As a child I got to live in lots of different parts of the USA, as we moved to a new laboratory as soon as they were built by the USDA. Born in Georgia, I also had the great privilege to live in other places where there were scientific research centers – including Pennsylvania, Florida, Maryland, and Iowa. I also trained in biochemistry when I first headed off to Iowa State University, but halfway through I got hooked on studying history. I have kept both passions alive throughout my life – exploring both how science can help us eliminate hunger and studying how hunger has haunted us throughout history, ever since.

When I first heard about the global agreement among heads of state to put “Zero Hunger by 2030” as the number two Sustainable Development Goal, I was thrilled to have this kind of “governance by goal” approach to a life-long obsession. And for five years there was a lot of good news – we were on track towards that goal – but then the pandemic hit. The bad news is now we’ve fallen backwards, at least for the moment.

Zero hunger will not come because we taught people how to double or triple their production. We have done this in the USA and we have more hungry people today than at any time since the 1930’s Depression.

Farmer

A local farmer harvests sorghum produced from seeds donated by the Food and Agriculture Organization (FAO) through the “Improving Seeds” project. 11/12/2006. Nyala, Sudan. UN Photo/Fred Noy via Flickr. (CC BY-NC-ND 2.0).

But the two primary causes of hunger historically give me a different perspective on how to advance on this goal in the future.

The chief cause of hunger is the presence of war or some other form of violent civil conflict. As long as some people continue to fight with lethal weapons others will flee, and they will need food every day they are displaced. Zero Hunger means we are ready and able to get food to people suddenly out of their homes and away from their crops.
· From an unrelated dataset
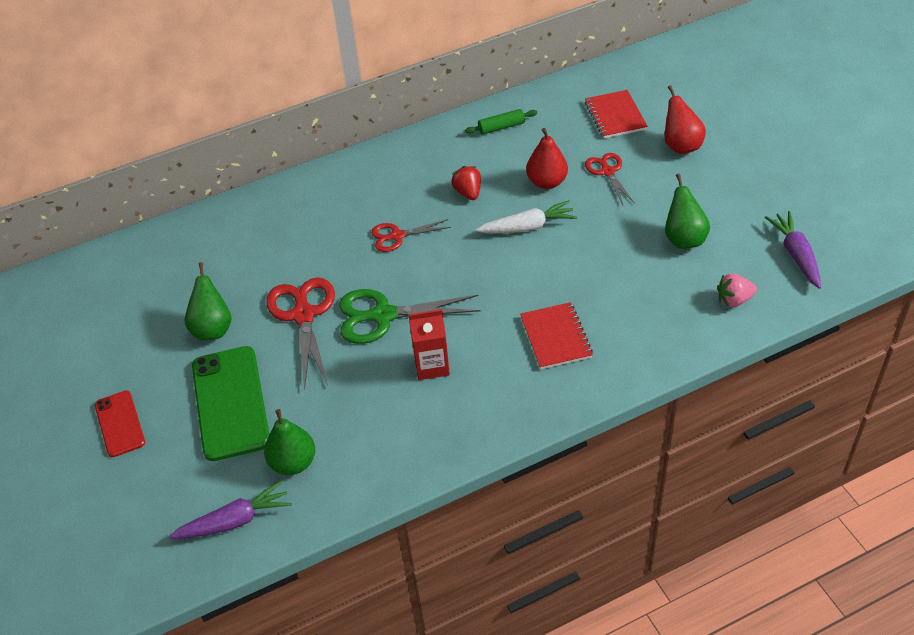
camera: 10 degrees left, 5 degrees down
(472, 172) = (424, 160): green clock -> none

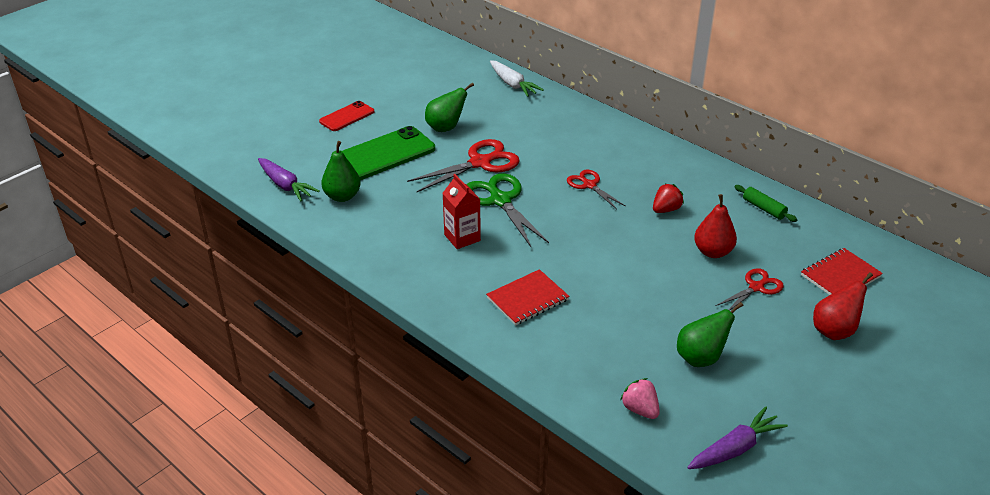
camera: 65 degrees right, 10 degrees down
(528, 227) = (648, 253): white carrot -> white carrot (513, 84)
We have to have enough food in storage and properly positioned around the planet to catch hunger quickly.

The second most common cause of hunger is sudden violent weather – floods, hurricanes, etc. – and again hunger will happen and there has to be a very robust and courageous emergency food delivery system poised and ready.
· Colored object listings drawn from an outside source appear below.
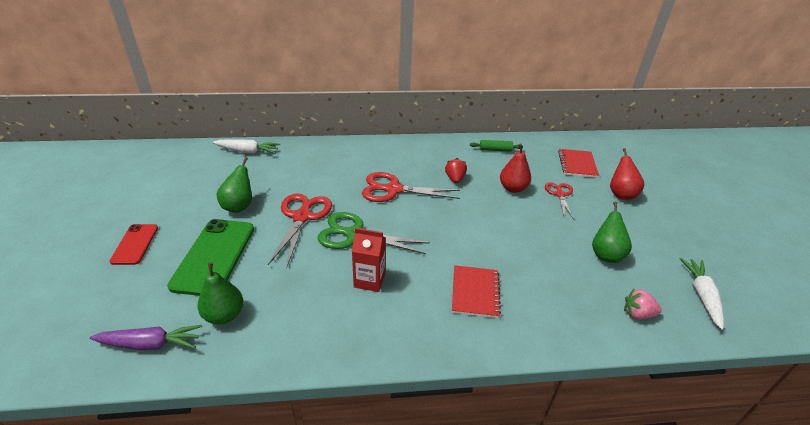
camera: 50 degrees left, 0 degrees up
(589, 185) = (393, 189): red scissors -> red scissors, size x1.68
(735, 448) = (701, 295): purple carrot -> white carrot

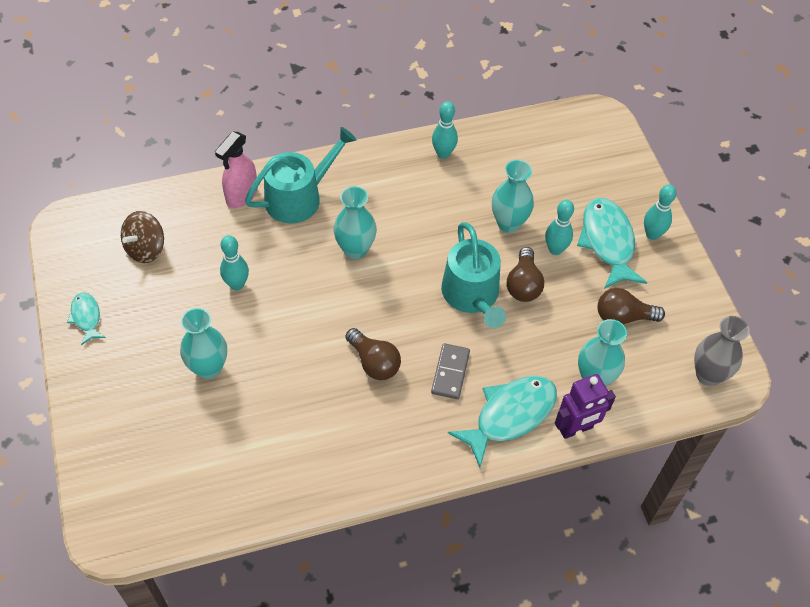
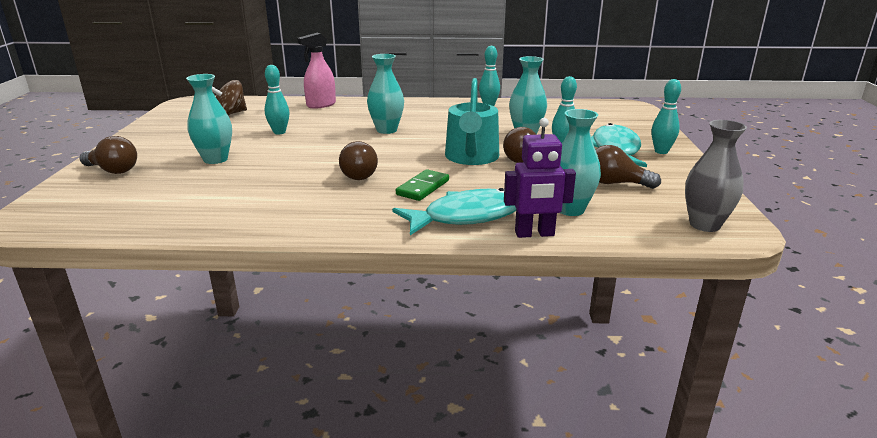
camera: 20 degrees right, 30 degrees down
(86, 317) = (154, 131): turquoise fish -> none
(115, 421) = (113, 170): none -> brown light bulb
(299, 197) = (362, 109): turquoise watering can -> none
(450, 372) = (423, 187): grey domino -> green domino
Regardless of the cause of hunger, we must have prepositioned food stocks in place along with the logistic muscle to move quickly.  This is one of the concrete objectives we need to reach by 2030. Zero hunger as a goal is do-able if we are well-prepared to tackle both the short-term and the long-term natural and man-made disasters that deprive people of their normal source of food. It will require a plan, the implementation of that plan, and the global agreement to share the cost of that preparedness as fundamental to survival of the planet.

We can handle it all – short and long-term, natural and man-made, physical and economic. And we have agreed we will do this together, all of us. Let’s go!